Arctic Energy Exploration: Not If, But When?

By Randall Luthi
Tuesday, May 27, 2014

Energy exploration in the Arctic has been a hot topic in recent years and shows no signs of cooling down anytime soon. However, the United States appears stuck in neutral on the topic and those opposed to oil and natural gas exploration anywhere have used the Federal inaction to advance their arguments against any development.
Whether the rest of the world’s Arctic regions will be explored is no longer a question of if, but when.  While U.S. officials have stood on the edge contemplating new regulations, new requirements and litigation setbacks, other countries have moved ahead. Russia, Canada and Norway continued to advance their exploration programs in 2013, and 2014 will see more. U.S. Federal officials have repeatedly stated their desire to establish an Arctic exploration program that will set world wide standards. However, we cannot lead when we are not in the game. Currently, the U.S. is sidelined by its own apparent hesitancy.

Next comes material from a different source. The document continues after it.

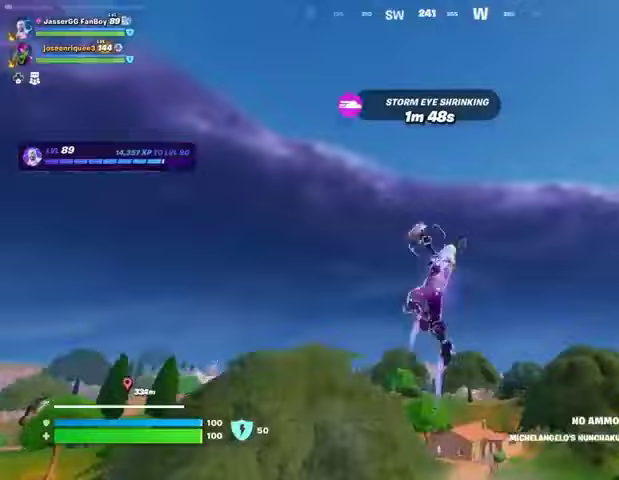
Gameplay with a controller (PlayStation layout); each line is a JSON object with the inputs held at the frame after it. "events" lists button and stick changes between this image and that frame as [ms after this image, input, new state], when the widget could be followed in between.
{"buttons": [], "left_stick": "down-left", "right_stick": "center", "events": [[133, "left_stick", "down"], [233, "left_stick", "down-left"], [333, "right_stick", "center"]]}
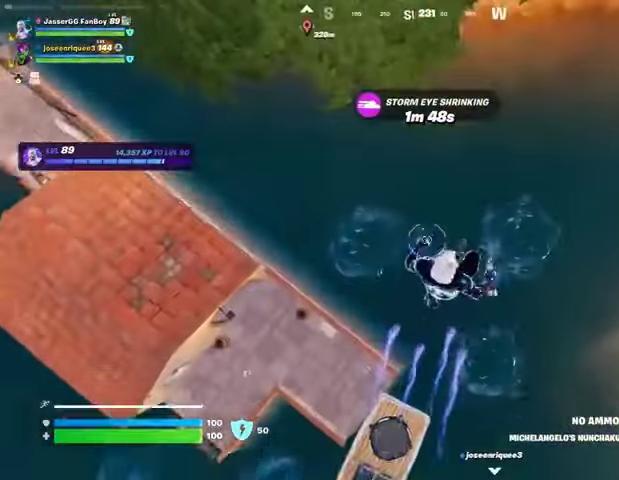
{"buttons": ["L2"], "left_stick": "up-left", "right_stick": "up-left", "events": [[133, "left_stick", "left"], [133, "right_stick", "up-left"], [500, "L2", "down"], [500, "left_stick", "up-left"]]}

There isn’t much disagreement that the Arctic is a unique ecosystem that provides a great array of natural resources and a vital subsistence livelihood to its residents. However, the Arctic also holds the great potential of large natural gas and oil resources. Producing those resources would provide local jobs and economic benefits, and also add a vital energy supply line to the rest of the world. 
Those who oppose oil and natural gas exploration simply state that Arctic development cannot take place safely. Fortunately, the oil and gas industry operating in Arctic waters outside the United States is showing that is not the case. The industry has a duty and obligation to minimize risk, and is full of ‘can-do’ individuals dedicated to seeing that exploration and development is done with safe operations and environmental protection as top priorities. 

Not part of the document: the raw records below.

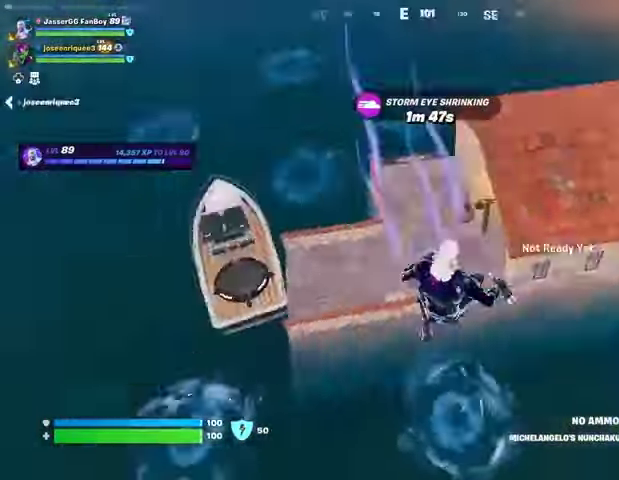
{"buttons": [], "left_stick": "up", "right_stick": "center", "events": [[33, "L1", "down"], [100, "L1", "up"], [100, "L2", "up"], [267, "left_stick", "up"], [267, "right_stick", "center"]]}
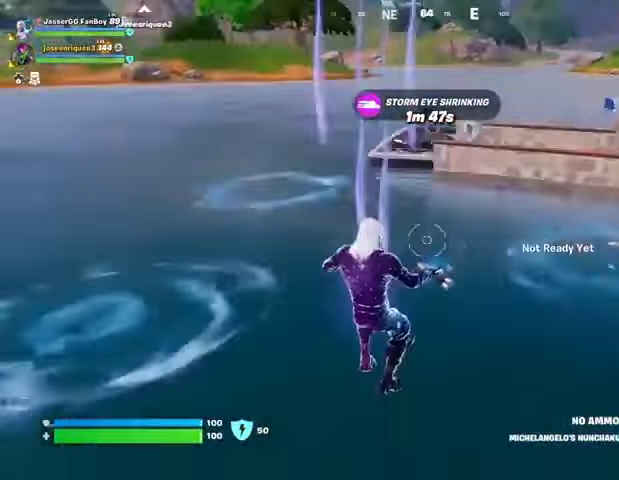
{"buttons": [], "left_stick": "up", "right_stick": "center", "events": []}
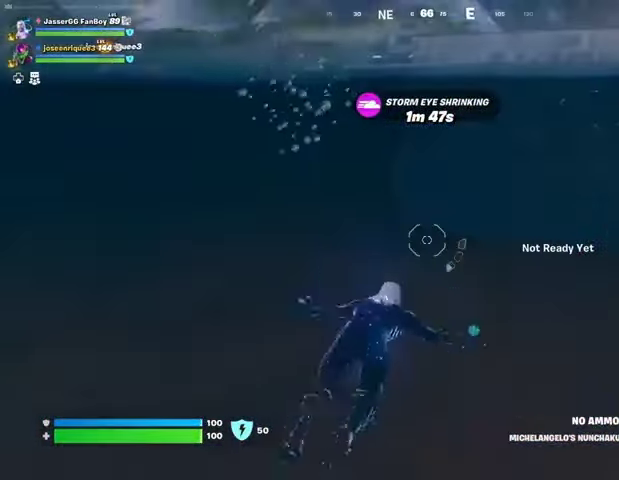
{"buttons": [], "left_stick": "up", "right_stick": "center", "events": []}
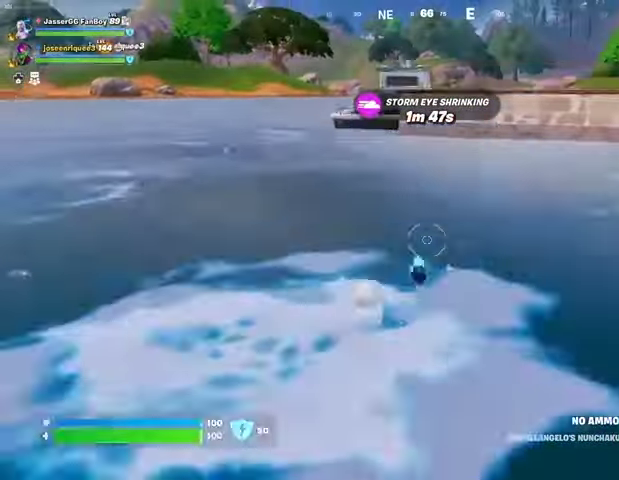
{"buttons": [], "left_stick": "up", "right_stick": "center", "events": []}
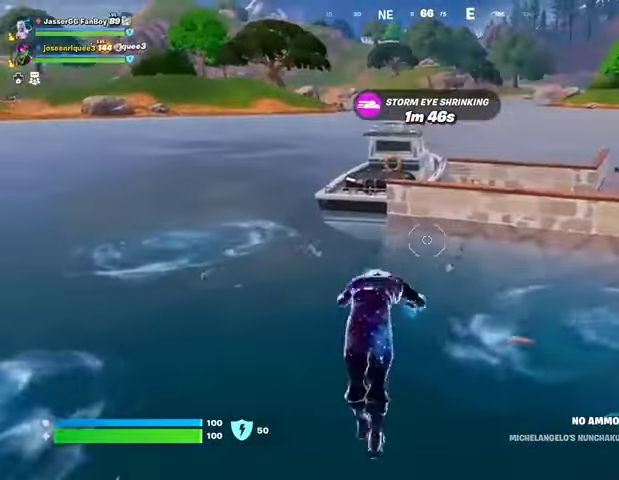
{"buttons": [], "left_stick": "up", "right_stick": "center", "events": []}
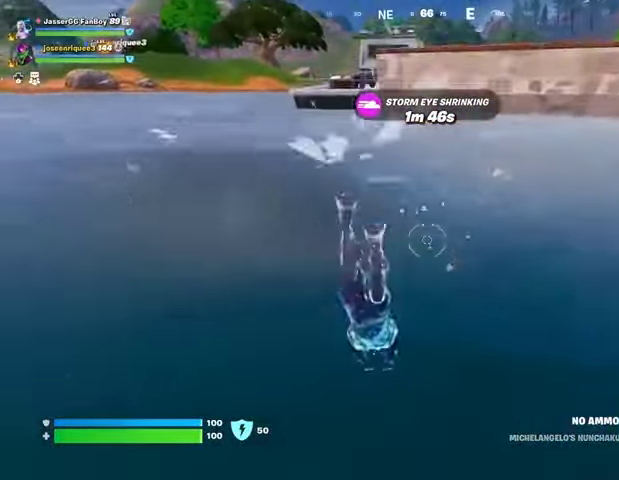
{"buttons": [], "left_stick": "up", "right_stick": "center", "events": []}
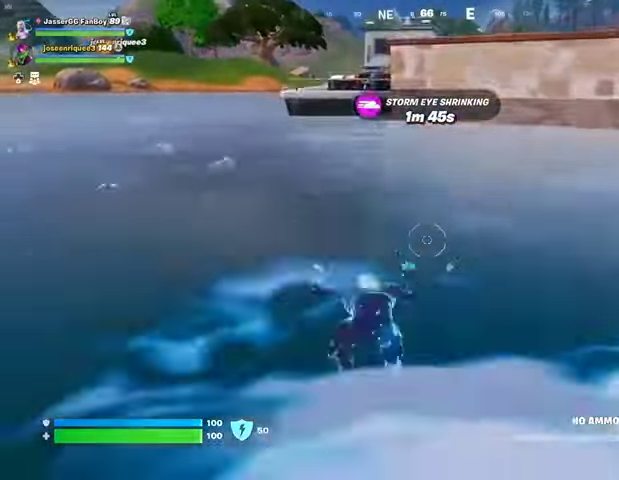
{"buttons": [], "left_stick": "up", "right_stick": "center", "events": []}
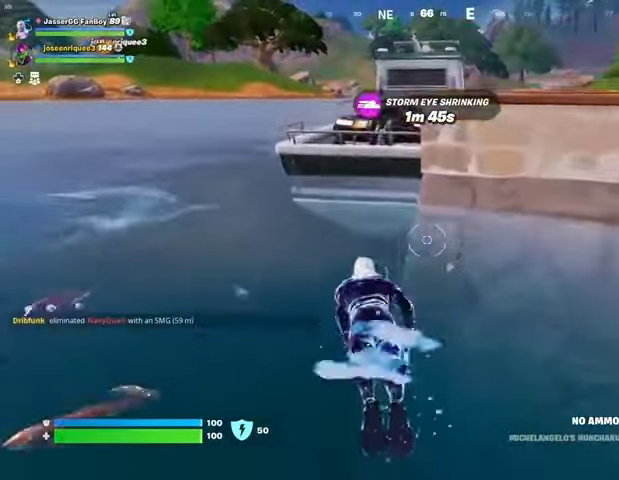
{"buttons": [], "left_stick": "up", "right_stick": "center", "events": [[333, "CROSS", "down"], [400, "CROSS", "up"]]}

If the United States wants to be a leader in Arctic development, the federal government should make 2014 a year of action and achievement rather than just talk. The Department of the Interior needs to complete their Arctic regulations and release them for public comment, so that the process may be completed. The Administration needs to work closely with interested parties, including the oil and gas industry and Native groups, to move forward with a program that will provide local benefits, such as revenue sharing, and broader national benefits, such as increased energy security and less reliance on foreign oil.
The U.S. Energy Information Administration projects that the world will use oil and natural gas as a primary source of energy for generations to come. Nontraditional fuels will become a bigger share of that energy portfolio, but are still expected to supply only about 15 percent of the world’s energy supply.
So, when will U.S. energy interests in the Arctic by explored?  Now is the time for our policymakers to decide whether the United States will continue to sit on the bench in the Arctic or actually be allowed in the game in the near future.